Steve - the example is an abstract example for a conferance, and may not actually be based on any really data. But assuming that it is, a critical point would be how they define "Mangrove", are the new mangroves anything like the original (plant and animal compositition, amount of biomass, presence of key species etc etc). It is a fairly common practice for certain industries to use specific scientific jargon to hide the reality of the situation (not that this is nessarily the case in this instance). A paper increase in mangrove area is meaningless without clarification of there definitions.

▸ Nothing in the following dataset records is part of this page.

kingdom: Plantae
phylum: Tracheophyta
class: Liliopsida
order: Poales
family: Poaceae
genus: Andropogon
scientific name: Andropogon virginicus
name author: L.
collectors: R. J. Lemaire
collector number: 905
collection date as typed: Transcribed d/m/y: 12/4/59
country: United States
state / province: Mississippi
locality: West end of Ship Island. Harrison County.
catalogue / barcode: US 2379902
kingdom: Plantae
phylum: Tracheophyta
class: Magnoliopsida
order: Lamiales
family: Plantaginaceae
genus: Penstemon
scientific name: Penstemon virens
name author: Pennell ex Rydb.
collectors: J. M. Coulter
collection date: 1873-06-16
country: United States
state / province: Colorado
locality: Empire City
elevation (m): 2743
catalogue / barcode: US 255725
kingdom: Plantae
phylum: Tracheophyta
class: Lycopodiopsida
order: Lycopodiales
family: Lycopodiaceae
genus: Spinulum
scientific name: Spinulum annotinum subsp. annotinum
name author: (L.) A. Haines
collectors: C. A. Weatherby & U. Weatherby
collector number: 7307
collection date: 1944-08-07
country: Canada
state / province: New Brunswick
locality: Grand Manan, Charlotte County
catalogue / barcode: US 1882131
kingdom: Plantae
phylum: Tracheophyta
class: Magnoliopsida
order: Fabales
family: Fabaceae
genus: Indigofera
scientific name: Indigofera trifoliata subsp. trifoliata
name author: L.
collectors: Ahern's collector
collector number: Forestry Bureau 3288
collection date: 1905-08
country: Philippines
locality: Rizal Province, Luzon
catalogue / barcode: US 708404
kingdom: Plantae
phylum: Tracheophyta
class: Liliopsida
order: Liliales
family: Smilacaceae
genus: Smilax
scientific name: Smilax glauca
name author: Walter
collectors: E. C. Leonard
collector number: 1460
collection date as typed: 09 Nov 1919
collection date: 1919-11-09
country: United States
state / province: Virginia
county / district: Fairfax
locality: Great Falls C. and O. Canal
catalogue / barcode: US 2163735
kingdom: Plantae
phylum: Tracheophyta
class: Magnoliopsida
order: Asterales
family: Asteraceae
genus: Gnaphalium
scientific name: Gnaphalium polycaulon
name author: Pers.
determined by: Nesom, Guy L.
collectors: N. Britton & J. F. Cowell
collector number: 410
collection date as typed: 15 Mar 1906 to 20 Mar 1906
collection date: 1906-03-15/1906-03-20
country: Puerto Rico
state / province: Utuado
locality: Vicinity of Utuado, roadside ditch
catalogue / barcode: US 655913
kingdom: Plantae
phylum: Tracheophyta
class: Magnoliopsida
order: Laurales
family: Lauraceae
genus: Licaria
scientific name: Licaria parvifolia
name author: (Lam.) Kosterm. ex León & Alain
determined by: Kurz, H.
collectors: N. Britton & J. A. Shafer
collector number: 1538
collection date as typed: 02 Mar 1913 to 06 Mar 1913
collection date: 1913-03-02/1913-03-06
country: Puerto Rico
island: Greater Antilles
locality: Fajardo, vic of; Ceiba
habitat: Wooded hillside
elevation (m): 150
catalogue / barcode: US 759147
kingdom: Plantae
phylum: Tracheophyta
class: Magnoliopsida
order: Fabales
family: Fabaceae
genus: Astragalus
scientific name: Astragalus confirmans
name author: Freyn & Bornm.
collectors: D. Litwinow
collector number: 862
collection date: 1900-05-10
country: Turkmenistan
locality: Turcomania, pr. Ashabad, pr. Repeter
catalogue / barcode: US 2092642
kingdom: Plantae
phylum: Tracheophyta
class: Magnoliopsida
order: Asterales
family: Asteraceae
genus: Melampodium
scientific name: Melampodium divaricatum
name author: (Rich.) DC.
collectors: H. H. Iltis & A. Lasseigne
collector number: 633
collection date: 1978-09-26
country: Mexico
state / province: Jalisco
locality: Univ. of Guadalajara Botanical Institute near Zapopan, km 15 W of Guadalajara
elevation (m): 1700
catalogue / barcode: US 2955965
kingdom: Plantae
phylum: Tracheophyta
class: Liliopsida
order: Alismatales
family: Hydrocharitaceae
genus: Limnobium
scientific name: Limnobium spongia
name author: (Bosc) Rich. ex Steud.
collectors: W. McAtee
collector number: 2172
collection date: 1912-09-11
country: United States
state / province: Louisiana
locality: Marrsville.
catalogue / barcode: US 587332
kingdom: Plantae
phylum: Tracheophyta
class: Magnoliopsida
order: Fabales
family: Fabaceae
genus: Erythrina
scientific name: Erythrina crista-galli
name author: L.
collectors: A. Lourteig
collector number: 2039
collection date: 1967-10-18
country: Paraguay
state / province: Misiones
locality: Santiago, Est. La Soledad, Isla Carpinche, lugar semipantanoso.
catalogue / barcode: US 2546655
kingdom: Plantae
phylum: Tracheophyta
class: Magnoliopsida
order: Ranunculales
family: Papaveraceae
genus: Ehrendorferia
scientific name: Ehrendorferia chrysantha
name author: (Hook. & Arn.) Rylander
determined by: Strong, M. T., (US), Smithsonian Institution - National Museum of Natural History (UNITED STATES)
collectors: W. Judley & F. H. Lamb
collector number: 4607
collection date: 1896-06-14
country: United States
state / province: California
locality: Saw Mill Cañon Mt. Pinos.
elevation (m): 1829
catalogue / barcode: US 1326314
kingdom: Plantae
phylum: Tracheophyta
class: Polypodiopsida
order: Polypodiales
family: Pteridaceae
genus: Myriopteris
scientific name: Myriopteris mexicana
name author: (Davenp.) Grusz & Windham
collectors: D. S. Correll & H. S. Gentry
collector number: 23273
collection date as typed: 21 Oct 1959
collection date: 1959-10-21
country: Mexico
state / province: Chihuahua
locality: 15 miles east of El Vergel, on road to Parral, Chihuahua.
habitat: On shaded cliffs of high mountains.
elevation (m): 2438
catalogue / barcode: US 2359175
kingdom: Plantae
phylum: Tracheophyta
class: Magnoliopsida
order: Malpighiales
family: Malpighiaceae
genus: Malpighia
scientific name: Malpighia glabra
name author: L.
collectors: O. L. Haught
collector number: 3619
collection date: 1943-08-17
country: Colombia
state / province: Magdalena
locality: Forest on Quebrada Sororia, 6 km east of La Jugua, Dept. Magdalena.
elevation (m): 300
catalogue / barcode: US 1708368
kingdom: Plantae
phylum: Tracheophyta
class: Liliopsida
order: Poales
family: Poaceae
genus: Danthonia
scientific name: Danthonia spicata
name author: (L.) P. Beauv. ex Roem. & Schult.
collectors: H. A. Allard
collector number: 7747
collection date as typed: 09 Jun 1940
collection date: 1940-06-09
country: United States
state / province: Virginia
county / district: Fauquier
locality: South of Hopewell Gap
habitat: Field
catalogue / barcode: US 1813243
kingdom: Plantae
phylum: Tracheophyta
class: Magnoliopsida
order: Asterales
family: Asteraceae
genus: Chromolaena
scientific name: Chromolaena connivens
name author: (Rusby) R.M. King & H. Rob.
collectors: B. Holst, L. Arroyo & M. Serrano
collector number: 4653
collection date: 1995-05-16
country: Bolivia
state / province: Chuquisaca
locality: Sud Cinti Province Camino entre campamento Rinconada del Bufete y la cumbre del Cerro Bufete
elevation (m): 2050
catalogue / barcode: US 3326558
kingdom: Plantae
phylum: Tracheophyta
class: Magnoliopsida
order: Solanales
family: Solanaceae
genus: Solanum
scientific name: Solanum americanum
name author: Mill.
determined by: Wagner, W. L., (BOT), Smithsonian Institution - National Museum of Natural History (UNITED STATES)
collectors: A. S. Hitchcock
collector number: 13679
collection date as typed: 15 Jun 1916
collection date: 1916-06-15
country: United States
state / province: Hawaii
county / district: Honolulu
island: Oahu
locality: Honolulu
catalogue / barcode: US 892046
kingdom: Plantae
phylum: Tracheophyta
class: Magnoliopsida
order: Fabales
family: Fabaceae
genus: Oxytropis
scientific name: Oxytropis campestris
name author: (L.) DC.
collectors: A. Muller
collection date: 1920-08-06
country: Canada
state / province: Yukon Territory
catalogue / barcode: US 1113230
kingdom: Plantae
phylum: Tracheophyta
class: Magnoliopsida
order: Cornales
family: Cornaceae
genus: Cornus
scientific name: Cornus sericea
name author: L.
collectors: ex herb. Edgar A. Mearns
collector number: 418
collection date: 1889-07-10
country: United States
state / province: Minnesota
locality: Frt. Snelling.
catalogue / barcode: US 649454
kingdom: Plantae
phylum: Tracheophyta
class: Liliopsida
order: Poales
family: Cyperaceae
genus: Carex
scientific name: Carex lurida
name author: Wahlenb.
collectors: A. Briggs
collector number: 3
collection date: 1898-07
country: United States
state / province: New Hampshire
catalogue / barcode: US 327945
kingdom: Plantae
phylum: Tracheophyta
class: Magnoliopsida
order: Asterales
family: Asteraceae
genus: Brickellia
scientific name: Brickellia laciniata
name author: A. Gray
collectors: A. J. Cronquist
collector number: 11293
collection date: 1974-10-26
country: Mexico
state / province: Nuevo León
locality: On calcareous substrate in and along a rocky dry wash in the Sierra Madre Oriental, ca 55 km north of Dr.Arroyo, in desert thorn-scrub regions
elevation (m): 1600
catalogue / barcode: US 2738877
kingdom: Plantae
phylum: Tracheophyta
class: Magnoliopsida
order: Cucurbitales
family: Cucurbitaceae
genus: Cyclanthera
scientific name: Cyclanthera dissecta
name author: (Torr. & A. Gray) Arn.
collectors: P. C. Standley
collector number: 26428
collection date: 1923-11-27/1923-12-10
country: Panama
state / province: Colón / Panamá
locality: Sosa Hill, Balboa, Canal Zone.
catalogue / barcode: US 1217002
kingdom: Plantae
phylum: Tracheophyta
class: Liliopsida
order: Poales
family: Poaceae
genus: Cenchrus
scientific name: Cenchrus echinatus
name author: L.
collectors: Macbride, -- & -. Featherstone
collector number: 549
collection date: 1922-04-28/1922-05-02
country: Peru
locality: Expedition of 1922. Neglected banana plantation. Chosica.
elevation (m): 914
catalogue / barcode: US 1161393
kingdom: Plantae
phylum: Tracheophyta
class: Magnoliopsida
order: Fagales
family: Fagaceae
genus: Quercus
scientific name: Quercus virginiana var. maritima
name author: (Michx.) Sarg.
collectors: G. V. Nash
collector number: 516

As a consumer of shrimp/prawns, I really would like to know this information, as at the moment I avoid these farmed shrimp, but if I had the correct type of information I would pay a premium for shrimp farmed using non-destructive practices (if there is such a thing).

Posted

I also avoid buying shrimp/prawn. I haven't checked in recent years, but I've more than once eaten shrimp that tasted strongly of bleach (not in Japan though), and in Japan I have frequently read that farmed shrimp are raised in water which is permanently laced with antibiotics.

Of course, Japan has it's own reasons for passing on information about imported food safety, but cheap shrimp is cheap for a reason...

Posted

The benefits of living within an hour of where the shrimp boats dock can not be underestimated! :rolleyes: Farm-raised shrimp from Texas is also available in groceries here---should the same concerns raised in Asia apply here as well?

Posted
Nice to see you here again, Mark.

In Japan, is much farmed fish and seafood consumed?

Country of origin (or prefecture of origin) is shown for most seafood, meat, and poultry. This may be legally required, but I'm not sure. Australian beef is popular these days, by the way. :wink:

Fish comes from all over. There is a fishmonger in my neighborhood whose specialty is ultra-cheap tuna from India. And today in the market I saw some fish steaks from Russia and some from Mexico. There was a sale on frozen salmon steaks for 88 yen apiece, very cheap. I assume this was imported and probably farmed (based on the Pantone-spec'ed, dayglo orange color of the flesh). Much of the unagi (eel) these days comes from China since it is so much cheaper. I remember buying some raw, head-on tiger shrimp from the Philippines the other month.

A seafood store proprietor I know tells me that outside of Tokyo there is more variety of fish consumed from local catches; in Tokyo the stores tend to sell the same dozen or so standard types of fish, often imported.